8.3.    Naar het oordeel van de Afdeling heeft het college hiermee de hoogte van de dwangsom gemotiveerd en is die motivering deugdelijk. Garant heeft de huurbedragen die het college heeft gehanteerd niet aan de hand van concrete stukken bestreden. Uitgaande van een huuropbrengst van € 25.000,00 tot € 30.000,00 per maand, is een dwangsom van € 50.000,00 niet onevenredig hoog. Daarbij is ook van belang dat uit de opgelegde last blijkt dat de dwangsom wordt verbeurd per constatering dat er een overtreding van de last is begaan en dat er één keer per maand wordt gecontroleerd. De dwangsom kan daarom maar één keer per maand worden verbeurd.

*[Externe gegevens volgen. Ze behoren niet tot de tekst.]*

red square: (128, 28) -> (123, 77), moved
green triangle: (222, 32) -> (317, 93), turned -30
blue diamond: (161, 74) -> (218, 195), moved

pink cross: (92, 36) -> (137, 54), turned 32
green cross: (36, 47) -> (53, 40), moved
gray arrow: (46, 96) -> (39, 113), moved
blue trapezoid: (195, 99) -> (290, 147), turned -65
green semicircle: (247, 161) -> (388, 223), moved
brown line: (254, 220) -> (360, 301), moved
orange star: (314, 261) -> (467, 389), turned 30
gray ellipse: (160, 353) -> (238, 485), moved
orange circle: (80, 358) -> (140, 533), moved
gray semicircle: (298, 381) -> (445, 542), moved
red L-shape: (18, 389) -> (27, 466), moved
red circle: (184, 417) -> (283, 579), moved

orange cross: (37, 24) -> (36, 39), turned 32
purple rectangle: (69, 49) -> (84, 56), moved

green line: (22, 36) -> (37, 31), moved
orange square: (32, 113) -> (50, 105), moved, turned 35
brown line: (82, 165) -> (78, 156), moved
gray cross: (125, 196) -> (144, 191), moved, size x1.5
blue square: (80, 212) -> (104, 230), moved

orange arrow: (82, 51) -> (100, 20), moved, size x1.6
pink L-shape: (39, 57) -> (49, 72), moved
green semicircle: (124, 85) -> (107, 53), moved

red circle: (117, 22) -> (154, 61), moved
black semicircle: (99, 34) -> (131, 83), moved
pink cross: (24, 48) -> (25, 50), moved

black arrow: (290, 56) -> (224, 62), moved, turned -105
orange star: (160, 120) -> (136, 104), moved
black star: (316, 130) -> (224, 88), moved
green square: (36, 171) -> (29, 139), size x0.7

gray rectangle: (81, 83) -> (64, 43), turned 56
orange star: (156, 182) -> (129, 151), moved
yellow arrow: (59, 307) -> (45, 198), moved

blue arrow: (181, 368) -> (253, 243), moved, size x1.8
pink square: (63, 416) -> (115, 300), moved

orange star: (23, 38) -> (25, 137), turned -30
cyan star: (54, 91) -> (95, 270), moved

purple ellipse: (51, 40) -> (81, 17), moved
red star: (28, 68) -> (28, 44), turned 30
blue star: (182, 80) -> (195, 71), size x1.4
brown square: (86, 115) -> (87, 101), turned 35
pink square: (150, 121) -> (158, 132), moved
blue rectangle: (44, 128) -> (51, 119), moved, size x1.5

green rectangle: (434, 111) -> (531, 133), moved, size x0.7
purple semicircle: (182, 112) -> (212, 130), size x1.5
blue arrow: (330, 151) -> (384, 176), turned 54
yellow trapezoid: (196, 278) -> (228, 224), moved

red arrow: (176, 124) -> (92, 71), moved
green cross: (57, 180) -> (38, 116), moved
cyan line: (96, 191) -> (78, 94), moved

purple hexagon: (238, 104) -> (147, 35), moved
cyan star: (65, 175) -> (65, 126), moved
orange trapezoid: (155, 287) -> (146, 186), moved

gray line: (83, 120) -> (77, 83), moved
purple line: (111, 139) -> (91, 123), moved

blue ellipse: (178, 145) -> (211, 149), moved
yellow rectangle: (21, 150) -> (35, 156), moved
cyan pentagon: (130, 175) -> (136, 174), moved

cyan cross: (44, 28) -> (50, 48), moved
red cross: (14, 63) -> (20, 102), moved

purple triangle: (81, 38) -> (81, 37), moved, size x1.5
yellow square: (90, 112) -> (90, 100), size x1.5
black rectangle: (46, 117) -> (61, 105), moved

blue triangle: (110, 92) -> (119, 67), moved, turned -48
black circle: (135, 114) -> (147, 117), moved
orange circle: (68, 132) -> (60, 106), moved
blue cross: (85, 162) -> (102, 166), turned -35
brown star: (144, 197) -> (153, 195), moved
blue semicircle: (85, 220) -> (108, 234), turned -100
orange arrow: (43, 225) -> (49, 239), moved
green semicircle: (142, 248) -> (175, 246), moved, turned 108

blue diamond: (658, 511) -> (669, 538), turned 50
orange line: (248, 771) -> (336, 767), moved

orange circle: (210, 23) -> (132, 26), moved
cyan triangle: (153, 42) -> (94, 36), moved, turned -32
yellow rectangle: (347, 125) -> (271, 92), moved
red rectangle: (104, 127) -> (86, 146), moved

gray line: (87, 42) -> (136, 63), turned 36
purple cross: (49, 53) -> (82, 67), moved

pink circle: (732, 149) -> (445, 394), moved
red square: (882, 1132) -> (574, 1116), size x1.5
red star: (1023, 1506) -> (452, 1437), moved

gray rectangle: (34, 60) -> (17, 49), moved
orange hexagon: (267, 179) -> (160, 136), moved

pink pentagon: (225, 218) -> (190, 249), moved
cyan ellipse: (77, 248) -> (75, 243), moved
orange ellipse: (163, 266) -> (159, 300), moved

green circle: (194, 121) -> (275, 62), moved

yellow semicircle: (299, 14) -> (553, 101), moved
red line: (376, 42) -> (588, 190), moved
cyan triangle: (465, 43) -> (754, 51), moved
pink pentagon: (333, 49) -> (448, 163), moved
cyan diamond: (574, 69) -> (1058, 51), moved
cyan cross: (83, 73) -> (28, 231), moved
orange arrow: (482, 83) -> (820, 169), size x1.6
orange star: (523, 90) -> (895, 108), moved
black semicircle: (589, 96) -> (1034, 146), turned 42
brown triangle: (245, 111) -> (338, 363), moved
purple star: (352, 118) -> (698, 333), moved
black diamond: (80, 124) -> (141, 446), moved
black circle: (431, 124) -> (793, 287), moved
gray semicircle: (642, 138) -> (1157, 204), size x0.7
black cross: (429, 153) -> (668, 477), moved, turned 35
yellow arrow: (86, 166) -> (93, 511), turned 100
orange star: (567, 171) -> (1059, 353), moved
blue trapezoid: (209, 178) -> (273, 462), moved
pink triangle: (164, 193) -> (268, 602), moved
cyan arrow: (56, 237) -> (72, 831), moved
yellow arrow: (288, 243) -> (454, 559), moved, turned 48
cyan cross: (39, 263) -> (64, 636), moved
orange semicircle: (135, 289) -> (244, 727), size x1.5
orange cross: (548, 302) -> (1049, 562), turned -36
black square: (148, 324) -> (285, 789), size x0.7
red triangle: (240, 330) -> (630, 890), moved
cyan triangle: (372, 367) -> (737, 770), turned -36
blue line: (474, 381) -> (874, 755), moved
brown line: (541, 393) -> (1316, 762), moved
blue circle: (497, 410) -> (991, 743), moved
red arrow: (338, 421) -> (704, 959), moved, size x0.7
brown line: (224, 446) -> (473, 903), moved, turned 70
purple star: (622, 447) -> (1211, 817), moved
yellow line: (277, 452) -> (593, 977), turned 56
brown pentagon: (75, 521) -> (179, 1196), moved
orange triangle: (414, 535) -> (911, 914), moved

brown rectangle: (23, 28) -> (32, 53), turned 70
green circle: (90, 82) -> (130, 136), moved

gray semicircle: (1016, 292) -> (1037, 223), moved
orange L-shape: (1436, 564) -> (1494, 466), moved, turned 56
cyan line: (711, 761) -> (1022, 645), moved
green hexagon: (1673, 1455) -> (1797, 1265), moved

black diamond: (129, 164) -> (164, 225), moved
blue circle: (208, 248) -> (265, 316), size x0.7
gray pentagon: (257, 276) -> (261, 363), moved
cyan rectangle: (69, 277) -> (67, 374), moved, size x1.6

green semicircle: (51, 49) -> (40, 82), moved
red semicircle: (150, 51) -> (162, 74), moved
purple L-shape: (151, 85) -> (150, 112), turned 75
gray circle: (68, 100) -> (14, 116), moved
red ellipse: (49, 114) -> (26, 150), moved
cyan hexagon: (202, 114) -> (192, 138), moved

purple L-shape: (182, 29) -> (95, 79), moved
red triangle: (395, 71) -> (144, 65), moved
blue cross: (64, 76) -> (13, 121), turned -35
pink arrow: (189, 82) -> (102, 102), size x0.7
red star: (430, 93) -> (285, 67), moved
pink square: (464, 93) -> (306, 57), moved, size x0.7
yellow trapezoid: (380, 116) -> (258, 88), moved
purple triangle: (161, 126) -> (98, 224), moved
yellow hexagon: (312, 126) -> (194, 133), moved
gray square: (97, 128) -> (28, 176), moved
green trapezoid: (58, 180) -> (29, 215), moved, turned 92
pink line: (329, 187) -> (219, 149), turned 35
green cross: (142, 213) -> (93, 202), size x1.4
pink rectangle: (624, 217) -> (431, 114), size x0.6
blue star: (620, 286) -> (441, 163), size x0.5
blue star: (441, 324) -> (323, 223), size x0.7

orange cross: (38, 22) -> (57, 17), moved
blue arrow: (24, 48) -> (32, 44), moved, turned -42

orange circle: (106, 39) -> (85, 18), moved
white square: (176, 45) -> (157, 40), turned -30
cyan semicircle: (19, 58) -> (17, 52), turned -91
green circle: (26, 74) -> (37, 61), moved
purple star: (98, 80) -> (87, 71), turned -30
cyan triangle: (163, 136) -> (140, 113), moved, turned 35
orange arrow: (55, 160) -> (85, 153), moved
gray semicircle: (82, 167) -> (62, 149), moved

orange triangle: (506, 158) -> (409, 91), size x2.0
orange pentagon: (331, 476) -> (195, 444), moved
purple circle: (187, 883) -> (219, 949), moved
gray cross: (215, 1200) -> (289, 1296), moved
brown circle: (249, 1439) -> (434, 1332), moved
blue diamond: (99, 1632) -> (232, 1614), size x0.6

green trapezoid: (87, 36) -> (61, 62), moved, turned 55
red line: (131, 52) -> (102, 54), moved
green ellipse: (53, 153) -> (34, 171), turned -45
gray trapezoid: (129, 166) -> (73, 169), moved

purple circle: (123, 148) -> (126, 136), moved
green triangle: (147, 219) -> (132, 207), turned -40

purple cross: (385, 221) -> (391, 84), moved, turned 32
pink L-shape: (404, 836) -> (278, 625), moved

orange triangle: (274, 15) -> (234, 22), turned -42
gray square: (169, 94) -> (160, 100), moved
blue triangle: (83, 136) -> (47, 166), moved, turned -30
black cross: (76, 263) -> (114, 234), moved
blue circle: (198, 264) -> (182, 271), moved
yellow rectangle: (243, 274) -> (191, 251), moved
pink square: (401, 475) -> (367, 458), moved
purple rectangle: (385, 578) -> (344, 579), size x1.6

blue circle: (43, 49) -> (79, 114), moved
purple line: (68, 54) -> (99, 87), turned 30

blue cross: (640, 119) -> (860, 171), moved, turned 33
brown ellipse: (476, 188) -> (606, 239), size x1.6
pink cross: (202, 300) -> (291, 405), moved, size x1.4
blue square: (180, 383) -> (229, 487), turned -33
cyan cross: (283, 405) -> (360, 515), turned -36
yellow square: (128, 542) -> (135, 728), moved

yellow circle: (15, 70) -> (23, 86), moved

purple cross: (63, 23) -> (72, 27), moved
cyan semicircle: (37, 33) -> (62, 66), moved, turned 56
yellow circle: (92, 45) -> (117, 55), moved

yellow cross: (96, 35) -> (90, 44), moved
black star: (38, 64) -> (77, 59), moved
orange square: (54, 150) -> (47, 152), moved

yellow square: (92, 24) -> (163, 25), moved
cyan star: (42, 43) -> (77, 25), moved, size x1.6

Dat Garant ook al een dwangsom verbeurt van € 50.000,00 als één persoon zonder binding met een bedrijf op het Aeroparc in het pand verblijft, leidt niet tot een ander oordeel. De rechtbank heeft terecht overwogen dat wanneer per persoon een aanzienlijk lager bedrag als dwangsom wordt opgelegd, Garant een afweging zou kunnen maken bij hoeveel arbeidsmigranten overtreding van de last toch zou kunnen lonen. In dat geval zou geen voldoende prikkel uitgaan van de opgelegde last.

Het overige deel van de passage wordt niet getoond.